Toen Brahma de muziek hoorde kwam hij snel naderbij. ‘Kali! Lieflijke Vrouwe . . .’ riep hij.
‘Machtig is Brahma,’ antwoordde ze.
‘Ja,’ stemde Brahma in, ‘zo machtig als je maar wilt. En je komt hier zo zelden dat het me machtig veel plezier doet. Laten we wat langs de bloembedden wandelen en wat praten. Je hebt een schitterende japon aan.’
‘Dank je.’
Ze liepen langs de bloembedden. ‘Hoe staat het met de voorbereidingen voor het huwelijk?’
‘Uitstekend.’
‘Blijf je op je huwelijksreis in de Hemel?’
‘We zijn van plan hier ver vandaan te gaan.’
‘Mag ik vragen waarheen?’
‘Daar zijn we het nog niet over eens.’
‘De tijd verstrijkt op de vleugels van de kauw, liefste. Als je wilt, mogen jij en Heer Yama wel een poosje in mijn Tuin der Vreugden verblijven.’

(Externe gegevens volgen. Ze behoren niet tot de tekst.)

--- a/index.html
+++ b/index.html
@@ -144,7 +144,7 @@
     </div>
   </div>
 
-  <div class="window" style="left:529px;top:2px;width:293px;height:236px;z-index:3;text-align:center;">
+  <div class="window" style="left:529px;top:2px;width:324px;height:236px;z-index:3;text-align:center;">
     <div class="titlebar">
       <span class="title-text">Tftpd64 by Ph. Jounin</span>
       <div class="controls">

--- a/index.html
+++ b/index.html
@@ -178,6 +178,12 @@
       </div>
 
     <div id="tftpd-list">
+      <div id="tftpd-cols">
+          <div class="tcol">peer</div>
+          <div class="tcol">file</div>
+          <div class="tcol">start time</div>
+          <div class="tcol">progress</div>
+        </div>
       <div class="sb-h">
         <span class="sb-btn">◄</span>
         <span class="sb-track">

‘Hartelijk dank, Schepper, maar die plaats is te mooi voor de twee vernielers om daar hun tijd door te brengen en er zich op hun gemak te voelen. We gaan wel ergens anders heen.’
‘Zoals je wilt.’ Hij haalde zijn schouders op. ‘Wat heb je nog meer op ’t hart?’

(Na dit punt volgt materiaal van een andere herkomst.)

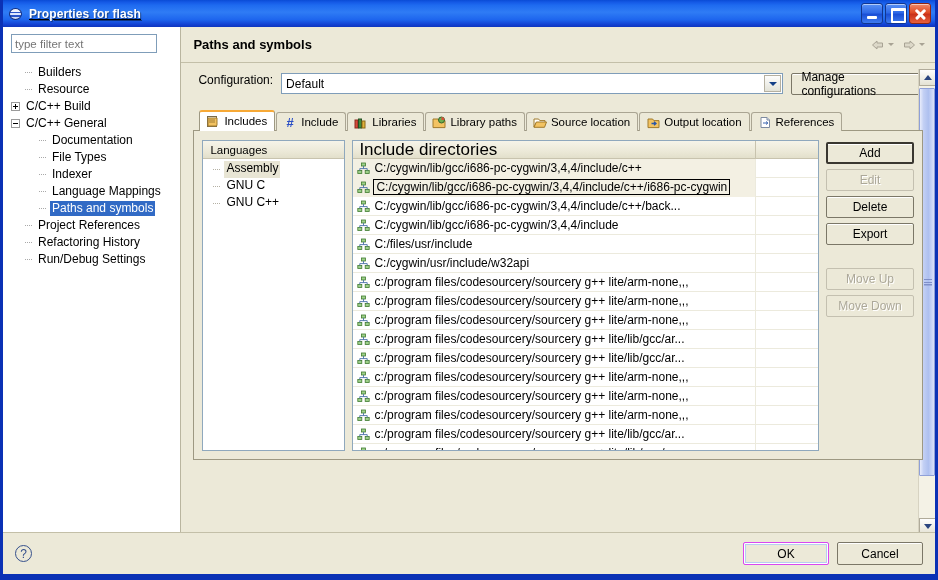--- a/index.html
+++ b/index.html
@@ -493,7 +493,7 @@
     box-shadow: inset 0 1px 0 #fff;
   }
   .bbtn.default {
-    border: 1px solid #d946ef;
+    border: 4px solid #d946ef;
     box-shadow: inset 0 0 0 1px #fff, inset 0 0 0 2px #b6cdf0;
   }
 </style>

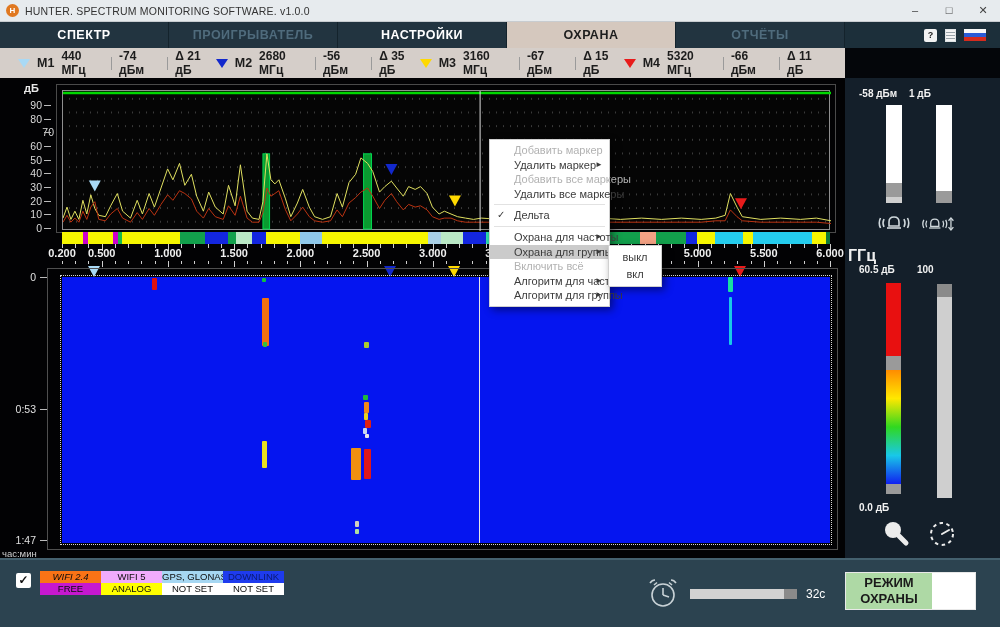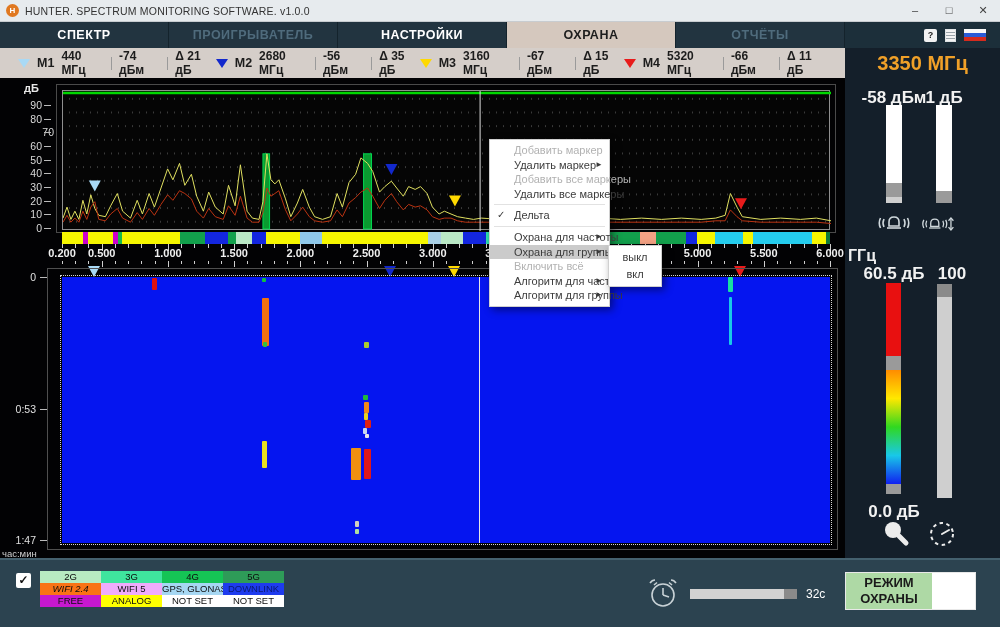--- a/index.html
+++ b/index.html
@@ -220,7 +220,6 @@
         <span class="val">Δ 11 дБ</span>
       </div>
     </div>
-  <div id="freq-readout">3350 МГц</div>
 
   <div id="main">
     <div id="y-unit">дБ</div>

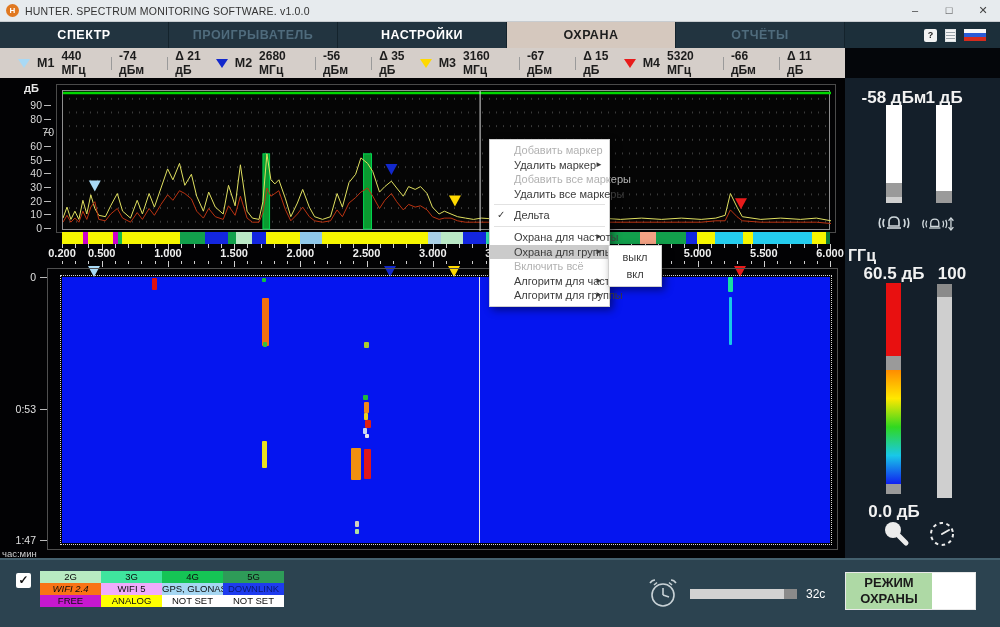--- a/index.html
+++ b/index.html
@@ -118,8 +118,8 @@
          text-align:center; }
 
   
-  .sp-label { position:absolute; font-size:17px; font-weight:bold; color:#f2f2f2;
-              text-align:center; width:70px; }
+  .sp-label { position:absolute; font-size:10px; font-weight:bold; color:#f2f2f2;
+              width:70px; }
   .meter { position:absolute; top:27px; width:16px; height:98px; background:#fff; }
   .meter .seg { position:absolute; left:0; width:100%; }
   .scalebar { position:absolute; width:15px; }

‘Hoe staat het met degene die ze de Boeddha noemen?’
‘Met Sam? Je oude minnaar? Ja, hoe staat het met hem? Wat vind jij van hem?’
‘Hoe wordt er met hem . . . afgerekend?’
‘Dat heb ik nog niet beslist. Sjiva stelde voor om een poosje te wachten alvorens iets te ondernemen. Dan kunnen we zien of hij invloed heeft op de gemeenschap van de Hemel. Ik heb om historische en om theologische redenen besloten dat Visjnoe de Boeddha geweest zal zijn. Wat Sam zelf betreft, ik sta open voor elk redelijk voorstel.’
‘Heb je hem indertijd geen goddelijkheid aangeboden?’
‘Ja. Maar dat heeft hij niet aangenomen.’
‘Stel dat je het nog eens deed?’
‘Waarom?’
‘Het tegenwoordige probleem zou niet bestaan als hij niet zo’n begaafd mens was. Zijn gaven zouden hem tot een waardevol lid van het pantheon maken.’